The conclusion? A special data type that can record the boundaries of intervals with arbitrarily variable precision would be ideal. In this sense, each data element records its own precision.

Consider this:

test=## select '6.25 .. 6.50'::seg as "pH";

pH

------------

6.25 .. 6.50

(1 row)

2. Syntax

The external representation of an interval consists of one or two floating-point numbers connected by a range operator. Alternatively, it can be specified as a center point plus or minus a deviation. Optional certainty indicators (<, >, or ~) can also be stored. However, all built-in operators ignore certainty indicators. Table C.26 shows all allowed expression forms, and Table C.27 shows some examples.

In Table C.26, x, y, and delta represent floating-point numbers. x and y can be preceded by a certainty indicator, but delta cannot.

Table C.26. seg External Representation

xSingle value (zero-length interval)
x .. yInterval from x to y
x (+-) deltaInterval from x - delta to x + delta
x ..Open interval with lower bound x
.. xOpen interval with upper bound x

Table C.27. Examples of Valid seg Input

5.0Creates a zero-length segment (a point)
~5.0Creates a zero-length segment and records ~ in the data. ~ is ignored by seg operators but preserved as a comment.
<5.0Creates a point at 5.0. < is ignored but preserved as a comment.
>5.0Creates a point at 5.0. > is ignored but preserved as a comment.
5(+-)0.3Creates an interval 4.7 .. 5.3. Note that the (+-) notation is not preserved.
50 ..Everything greater than or equal to 50
.. 0Everything less than or equal to 0
1.5e-2 .. 2E-2Creates an interval 0.015 .. 0.02
1 ... 2Same as 1...2, 1 .. 2, or 1..2 (whitespace around range operators is ignored)

Since the ... operator is widely used in data sources, it is allowed as an alternative to the .. operator.
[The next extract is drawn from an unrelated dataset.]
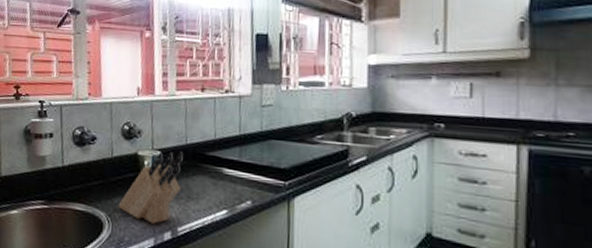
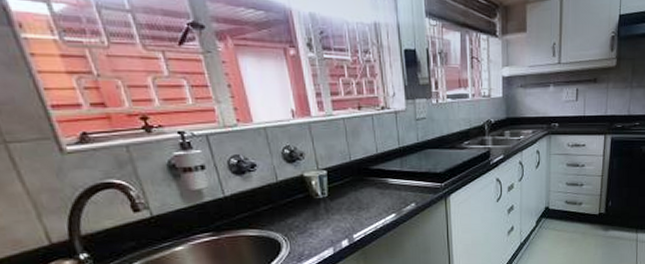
knife block: present [118,151,184,224] -> none [292,168,352,236]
Unfortunately, this introduces parsing ambiguity: it is unclear whether the upper bound of 0...23 is 23 or 0.23. This is resolved by requiring all numbers in seg input to have at least one digit before the decimal point.

As a sanity check, seg will reject intervals where the lower bound is greater than the upper bound, such as 5 .. 2.

3. Precision

seg values are internally stored as a pair of 32-bit floating-point numbers. This means that numbers with more than 7 significant digits will be truncated.

Numbers with 7 or fewer significant digits retain their original precision. That is, if your query returns 0.00, you can be confident that the trailing zeros are not artificial — they reflect the precision of the original data. The number of leading zeros does not affect precision: the value 0.0067 is considered to have only 2 significant digits.

4. Usage

The seg module includes a GiST index operator class for seg values. The operators supported by the GiST operator class are shown in Table C.28.

Table C.28. Seg GiST Operators

Operator/Brief
seg << seg → boolean Is the first seg entirely to the left of the second? [a, b] << [c, d] is true if b < c.
seg >> seg → boolean Is the first seg entirely to the right of the second? [a, b] >> [c, d] is true if a > d.
seg &< seg → boolean Does the first seg not extend to the right of the second? [a, b] &< [c, d] is true if b <= d.
seg &> seg → boolean Does the first seg not extend to the left of the second? [a, b] &> [c, d] is true if a >= c.
seg = seg → boolean Are the two segs equal?
seg && seg → boolean Do the two segs overlap?
seg @> seg → boolean Does the first seg contain the second?
seg <@ seg → boolean Is the first seg contained by the second?

In addition to the above operators, the usual comparison operators shown in Table 9.1 are also available for type seg. These operators first compare (a) and (c), and if they are equal, compare (b) and (d). In most cases, this results in a reasonably good sort order, which is useful if you want to use ORDER BY with this type.

5. Notes

The mechanism for converting (+-) to a regular range is not entirely accurate in determining the number of significant digits in the boundaries. For example, if the resulting interval includes a 10, it adds an extra digit:

test=## select '10(+-)1'::seg as seg;

seg

--------------

9.0 .. 1.1e1

(1 row)

The performance of an R-tree index depends heavily on the initial ordering of input values. Sorting the input table by the seg column will be very helpful.